First I must make a confession. I am certainly no opera nut. I am a musicals lass through and through and have never made any real effort to see opera in the past, I was quite surprised to find that multiple casts rotate and that a full script was provided in the programme. However, as this makes me a prime candidate for OperaUpClose, I’ll not fret about it too much.

This was without doubt a fresh and relevant production. The script has been tweaked to refer to each location of the production, and the back room of the King’s Head, reminiscent of a rundown room in an old student union, with a thick layer of dust on the grand piano, seemed like an apt setting as the flat of the skint twenty-something bachelors. Being sung in English by a cast whose age reflects that of their characters has made this production youthful and accessible to a greater range of audience members. Peering around the auditorium to see a mix of pensioners and young fashionable Shoreditch-types showed just how democratic this version of opera can be.
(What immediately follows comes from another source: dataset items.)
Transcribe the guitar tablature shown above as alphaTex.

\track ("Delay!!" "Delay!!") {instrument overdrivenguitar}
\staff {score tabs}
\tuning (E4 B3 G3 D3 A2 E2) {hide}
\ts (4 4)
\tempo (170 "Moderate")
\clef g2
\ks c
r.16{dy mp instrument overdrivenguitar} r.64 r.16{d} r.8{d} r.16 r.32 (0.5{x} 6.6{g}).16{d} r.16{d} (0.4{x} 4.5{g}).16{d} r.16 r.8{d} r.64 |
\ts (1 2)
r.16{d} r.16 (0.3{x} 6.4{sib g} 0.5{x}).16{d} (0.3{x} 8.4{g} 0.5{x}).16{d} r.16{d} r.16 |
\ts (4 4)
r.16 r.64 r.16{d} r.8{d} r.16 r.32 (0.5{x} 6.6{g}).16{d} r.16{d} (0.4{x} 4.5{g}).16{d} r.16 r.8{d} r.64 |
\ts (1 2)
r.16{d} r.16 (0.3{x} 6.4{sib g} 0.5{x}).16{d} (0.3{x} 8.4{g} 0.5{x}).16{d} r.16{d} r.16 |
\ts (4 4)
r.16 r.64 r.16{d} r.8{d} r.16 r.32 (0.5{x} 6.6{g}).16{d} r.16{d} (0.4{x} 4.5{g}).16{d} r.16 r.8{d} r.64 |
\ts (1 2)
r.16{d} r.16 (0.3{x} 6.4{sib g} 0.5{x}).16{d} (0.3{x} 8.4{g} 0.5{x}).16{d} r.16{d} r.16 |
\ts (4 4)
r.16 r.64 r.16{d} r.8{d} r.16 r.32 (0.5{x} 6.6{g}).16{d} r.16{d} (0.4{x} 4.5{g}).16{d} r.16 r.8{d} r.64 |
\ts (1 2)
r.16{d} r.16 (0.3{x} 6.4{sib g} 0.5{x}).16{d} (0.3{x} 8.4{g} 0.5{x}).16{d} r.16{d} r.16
The second act was (unexpectedly for me) performed in the bar area of the pub. These surprises and twists brought the play to life and bang up to date. It also feels like a natural interpretation of the story – huge credit must be given to Robin Norton-Hale for adapting a script first performed in 1896 to the current day so successfully that it could incorporate the word ‘chav’ without seeming at all out of place.

This is not, however, a faultless production for the have-a-go opera viewer. Audiences who do not know the story may get lost in the details of the narrative, as the diction is not the same as in traditional musicals (that’s where that script comes in handy). Also, the rotating casts that have been employed have let a mix of talents in. Most of the cast that I saw were excellent – Nicolas Dwyer as Marcello and Rosie Bell as Musetta especially stood out – yet the actor who played Rodolfo, a central character, is only credited in the programme as ‘Associate Artist’ and looked lacklustre against the rest.

It won’t have me rushing out to a major, traditional opera but has certainly taken some of the edge and fear away from the idea. Whilst I’m not ready to take the giant leap just yet, I would certainly return to one of OperaUpClose’s productions. It looks like this little company could go a long way.

La Bohème is at the King’s Head Pub Theatre (performed in rep) until May 29th.